Pouvez-vous restituer mot pour mot le passage de l'extrait sur l'adaptation au changement climatique situé entre « Ces mots sont » et « économiques et politiques. », bornes incluses ?

## [Extrait]
%%
“En plus d’avoir des effets immédiats, le changement climatique se fait ressentir sur le long terme, c’est pourquoi il est essentiel d’agir dès maintenant en anticipant les risques à venir”.

Ces mots sont ceux de Sarah, notre référente technique en adaptation au changement climatique. En une phrase, elle résume l’un des axes majeurs de notre stratégie internationale à l’horizon 2030 : investir en amont des catastrophes et des crises sanitaires pour réduire leurs impacts sociaux, environnementaux, sanitaires, économiques et politiques.

Une catastrophe, rappelle Sarah, n’est pas naturelle. Elle résulte de la combinaison entre un aléa — cyclone, séisme, inondation, etc. — et la vulnérabilité des populations exposées. La pauvreté, l’exclusion ou la précarité fragilisent les communautés et les rendent plus vulnérables face aux aléas ; c’est dans ces conditions que survient la catastrophe.
%%
## [Matériel fourni]
%%
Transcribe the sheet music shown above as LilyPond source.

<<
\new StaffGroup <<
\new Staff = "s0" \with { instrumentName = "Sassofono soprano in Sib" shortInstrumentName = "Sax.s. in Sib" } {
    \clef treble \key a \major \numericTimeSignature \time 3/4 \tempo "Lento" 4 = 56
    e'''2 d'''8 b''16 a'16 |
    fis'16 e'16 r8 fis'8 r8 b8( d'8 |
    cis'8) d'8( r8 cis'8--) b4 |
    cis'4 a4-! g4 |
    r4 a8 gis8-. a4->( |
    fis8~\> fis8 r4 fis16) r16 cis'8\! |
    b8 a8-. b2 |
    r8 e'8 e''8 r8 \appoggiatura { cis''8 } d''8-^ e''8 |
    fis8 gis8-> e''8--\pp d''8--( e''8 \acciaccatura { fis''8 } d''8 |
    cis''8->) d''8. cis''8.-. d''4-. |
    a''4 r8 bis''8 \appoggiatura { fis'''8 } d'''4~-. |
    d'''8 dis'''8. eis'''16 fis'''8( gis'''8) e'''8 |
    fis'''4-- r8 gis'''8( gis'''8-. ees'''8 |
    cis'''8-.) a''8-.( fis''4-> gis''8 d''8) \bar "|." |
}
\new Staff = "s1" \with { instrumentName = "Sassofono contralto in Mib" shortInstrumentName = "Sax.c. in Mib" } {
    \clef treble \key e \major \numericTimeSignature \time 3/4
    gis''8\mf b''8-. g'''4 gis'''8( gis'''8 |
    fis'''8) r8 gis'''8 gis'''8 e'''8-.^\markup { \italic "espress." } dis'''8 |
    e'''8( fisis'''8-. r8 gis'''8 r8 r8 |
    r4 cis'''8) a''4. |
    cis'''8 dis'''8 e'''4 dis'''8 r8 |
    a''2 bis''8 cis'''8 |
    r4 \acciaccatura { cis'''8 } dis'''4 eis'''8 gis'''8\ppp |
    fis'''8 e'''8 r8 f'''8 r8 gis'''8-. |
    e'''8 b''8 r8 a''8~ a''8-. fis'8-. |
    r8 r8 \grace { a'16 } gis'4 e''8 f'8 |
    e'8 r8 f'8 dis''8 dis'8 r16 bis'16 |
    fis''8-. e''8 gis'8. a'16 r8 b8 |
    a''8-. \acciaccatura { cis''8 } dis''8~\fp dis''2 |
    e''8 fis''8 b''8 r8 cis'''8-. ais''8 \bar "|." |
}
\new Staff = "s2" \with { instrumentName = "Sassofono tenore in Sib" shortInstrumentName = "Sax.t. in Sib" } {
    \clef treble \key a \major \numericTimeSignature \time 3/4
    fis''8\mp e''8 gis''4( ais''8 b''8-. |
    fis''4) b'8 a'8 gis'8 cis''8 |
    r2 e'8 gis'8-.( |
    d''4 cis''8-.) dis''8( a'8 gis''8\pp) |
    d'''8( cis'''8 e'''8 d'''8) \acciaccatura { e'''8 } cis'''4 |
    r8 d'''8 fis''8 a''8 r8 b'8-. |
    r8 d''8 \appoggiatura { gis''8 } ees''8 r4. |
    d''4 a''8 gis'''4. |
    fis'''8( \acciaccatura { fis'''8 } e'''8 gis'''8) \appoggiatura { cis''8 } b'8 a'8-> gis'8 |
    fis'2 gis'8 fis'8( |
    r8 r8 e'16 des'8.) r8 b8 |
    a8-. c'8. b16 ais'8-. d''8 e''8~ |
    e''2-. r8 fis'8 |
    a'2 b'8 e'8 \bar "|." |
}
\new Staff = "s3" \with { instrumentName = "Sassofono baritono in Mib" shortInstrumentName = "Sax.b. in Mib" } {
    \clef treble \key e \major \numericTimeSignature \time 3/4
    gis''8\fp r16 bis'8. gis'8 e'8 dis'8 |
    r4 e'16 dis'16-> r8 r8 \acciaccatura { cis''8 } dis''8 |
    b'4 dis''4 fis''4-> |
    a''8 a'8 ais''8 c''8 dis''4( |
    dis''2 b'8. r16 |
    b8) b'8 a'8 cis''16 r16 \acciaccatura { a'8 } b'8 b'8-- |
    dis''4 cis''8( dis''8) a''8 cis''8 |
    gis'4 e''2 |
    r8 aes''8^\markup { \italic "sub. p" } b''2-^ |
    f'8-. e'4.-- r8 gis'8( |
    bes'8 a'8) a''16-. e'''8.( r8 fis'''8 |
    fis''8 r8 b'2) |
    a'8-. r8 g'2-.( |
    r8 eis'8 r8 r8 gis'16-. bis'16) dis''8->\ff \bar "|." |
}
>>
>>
%%
## [Réponse rédigée]
Ces mots sont ceux de Sarah, notre référente technique en adaptation au changement climatique. En une phrase, elle résume l’un des axes majeurs de notre stratégie internationale à l’horizon 2030 : investir en amont des catastrophes et des crises sanitaires pour réduire leurs impacts sociaux, environnementaux, sanitaires, économiques et politiques.